COMMENTS: Perhaps Ahab was concerned by the words of Micaiah for he wanted to disguise himself while Jehoshaphat wore the clothing that would identify him as a king, and Jehoshaphat agreed. The king of Syria had commanded all 32 captains of his chariots to go specifically after King Ahab. King Jehoshaphat was mistaken to be the king of Israel and he was under hot pursuit until he cried out. The captains stopped their pursuit when they realized he was not Ahab. The passage from 2 Chronicles gives evidence that Jehovah provided the protection for Jehoshaphat. One of the Syrians aimed his bow at random and the arrow went between the joints of King Ahab's armor wounding him seriously, and later he died while still in his chariot. The disguise for King Ahab did not deter fulfillment of the word of Jehovah. Then about sundown, a ringing cry spread through the ranks for every man to return to his own city and country. Ahab was brought back to Samaria and buried, and they washed the blood from his chariot at the pool of Samaria; and the dogs licked up his blood according to the word of Jehovah which he had spoken.

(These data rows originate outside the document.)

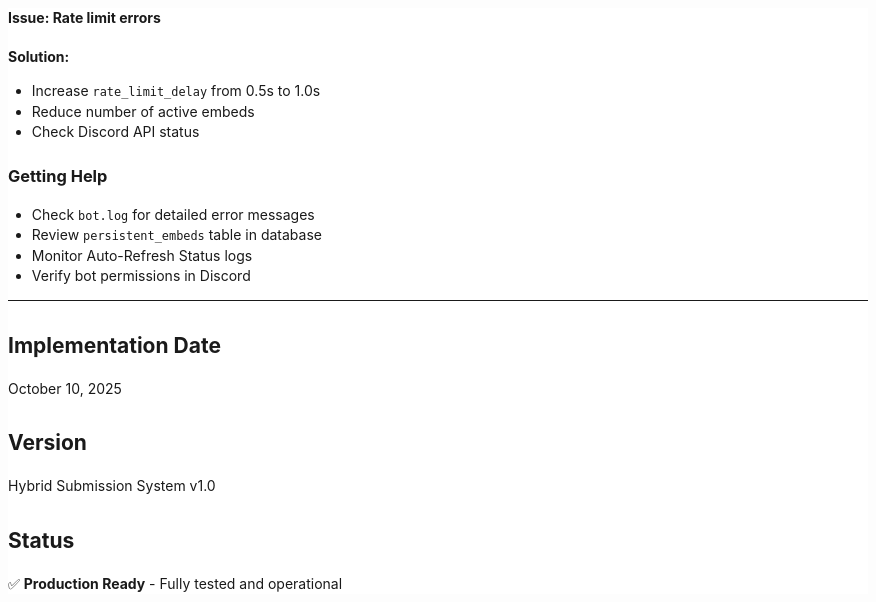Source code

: #### Issue: Rate limit errors
**Solution:**
- Increase `rate_limit_delay` from 0.5s to 1.0s
- Reduce number of active embeds
- Check Discord API status

### Getting Help
- Check `bot.log` for detailed error messages
- Review `persistent_embeds` table in database
- Monitor Auto-Refresh Status logs
- Verify bot permissions in Discord

---

## Implementation Date
October 10, 2025

## Version
Hybrid Submission System v1.0

## Status
✅ **Production Ready** - Fully tested and operational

Jehoshaphat escaped unharmed from the battle, and the last passage above from 2 Chronicles provides a little more detail about him indicating mercy and forgiveness from Jehovah. There is no further information anywhere in scripture about Micaiah, whether he remained in prison at Samaria or was released. There is no more mention at all about Zedekiah, so we cannot know what happened when he went to hide in an inner room, but it is likely from the tenor of Micaiah's comment that he had an unpleasant consequence sometime after their confrontation.

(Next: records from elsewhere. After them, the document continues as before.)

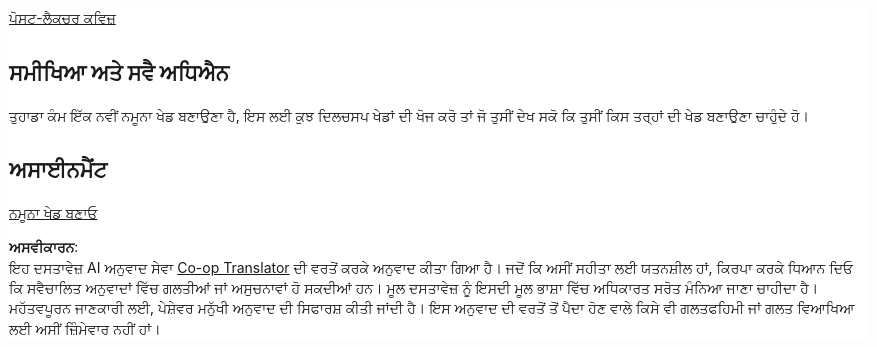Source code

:[ਪੋਸਟ-ਲੈਕਚਰ ਕਵਿਜ਼](https://ashy-river-0debb7803.1.azurestaticapps.net/quiz/40)

## ਸਮੀਖਿਆ ਅਤੇ ਸਵੈ ਅਧਿਐਨ

ਤੁਹਾਡਾ ਕੰਮ ਇੱਕ ਨਵੀਂ ਨਮੂਨਾ ਖੇਡ ਬਣਾਉਣਾ ਹੈ, ਇਸ ਲਈ ਕੁਝ ਦਿਲਚਸਪ ਖੇਡਾਂ ਦੀ ਖੋਜ ਕਰੋ ਤਾਂ ਜੋ ਤੁਸੀਂ ਦੇਖ ਸਕੋ ਕਿ ਤੁਸੀਂ ਕਿਸ ਤਰ੍ਹਾਂ ਦੀ ਖੇਡ ਬਣਾਉਣਾ ਚਾਹੁੰਦੇ ਹੋ।

## ਅਸਾਈਨਮੈਂਟ

[ਨਮੂਨਾ ਖੇਡ ਬਣਾਓ](assignment.md)

**ਅਸਵੀਕਾਰਨ**:  
ਇਹ ਦਸਤਾਵੇਜ਼ AI ਅਨੁਵਾਦ ਸੇਵਾ [Co-op Translator](https://github.com/Azure/co-op-translator) ਦੀ ਵਰਤੋਂ ਕਰਕੇ ਅਨੁਵਾਦ ਕੀਤਾ ਗਿਆ ਹੈ। ਜਦੋਂ ਕਿ ਅਸੀਂ ਸਹੀਤਾ ਲਈ ਯਤਨਸ਼ੀਲ ਹਾਂ, ਕਿਰਪਾ ਕਰਕੇ ਧਿਆਨ ਦਿਓ ਕਿ ਸਵੈਚਾਲਿਤ ਅਨੁਵਾਦਾਂ ਵਿੱਚ ਗਲਤੀਆਂ ਜਾਂ ਅਸੁਚਨਾਵਾਂ ਹੋ ਸਕਦੀਆਂ ਹਨ। ਮੂਲ ਦਸਤਾਵੇਜ਼ ਨੂੰ ਇਸਦੀ ਮੂਲ ਭਾਸ਼ਾ ਵਿੱਚ ਅਧਿਕਾਰਤ ਸਰੋਤ ਮੰਨਿਆ ਜਾਣਾ ਚਾਹੀਦਾ ਹੈ। ਮਹੱਤਵਪੂਰਨ ਜਾਣਕਾਰੀ ਲਈ, ਪੇਸ਼ੇਵਰ ਮਨੁੱਖੀ ਅਨੁਵਾਦ ਦੀ ਸਿਫਾਰਸ਼ ਕੀਤੀ ਜਾਂਦੀ ਹੈ। ਇਸ ਅਨੁਵਾਦ ਦੀ ਵਰਤੋਂ ਤੋਂ ਪੈਦਾ ਹੋਣ ਵਾਲੇ ਕਿਸੇ ਵੀ ਗਲਤਫਹਿਮੀ ਜਾਂ ਗਲਤ ਵਿਆਖਿਆ ਲਈ ਅਸੀਂ ਜ਼ਿੰਮੇਵਾਰ ਨਹੀਂ ਹਾਂ।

Micaiah remained in Israel even though the people there and their kings rejected worship of you, LORD God. I believe that because of your long suffering and willingness to forgive, that you kept some of your prophets in the midst of those who had abandoned their connection to the temple in Jerusalem. They strayed greatly as they chose their own mode of worship, even to the point of following the false gods of other nations. The true prophets stood firmly on your Word when they were in the place of confrontation with leaders such as Ahab. Over the centuries down to our present day, your written Word has been the foundation for those who will take a firm stand when their faith in you is challenged. I thank you also, LORD, as I see in this story that Ahab had hardened his heart to the point of no return though he had various opportunities to repent. It is also interesting to have the account of Jehoshaphat who sought guidance from the word given by one of your prophets, but then allowed his friendship with Ahab to override the warning he should have heeded. His agreement assured that Ahab followed through to the conflict against the Syrians. the manner in which Ahab died, even though in disguise, shows that human effort cannot turn the Word of the LORD aside. May I allow my reflections on these points to strengthen my trust in your Word, so I will be more apt to follow your will when I might otherwise allow myself to be carried off course. The majority opinion, even of 400 men, has little significance when it is not in line with your perfect will. I thank you, LORD, for those times in the past when I have taken the wrong course like Jehoshaphat, but your mercy and grace protected me far more than my actions deserved. Give me a heart similar to Micaiah so the pictures formed in my mind through your Word will give me the same type of courage as did the vision you gave Micaiah about the outcome of the battle at Ramoth-gilead. Amen, and amen!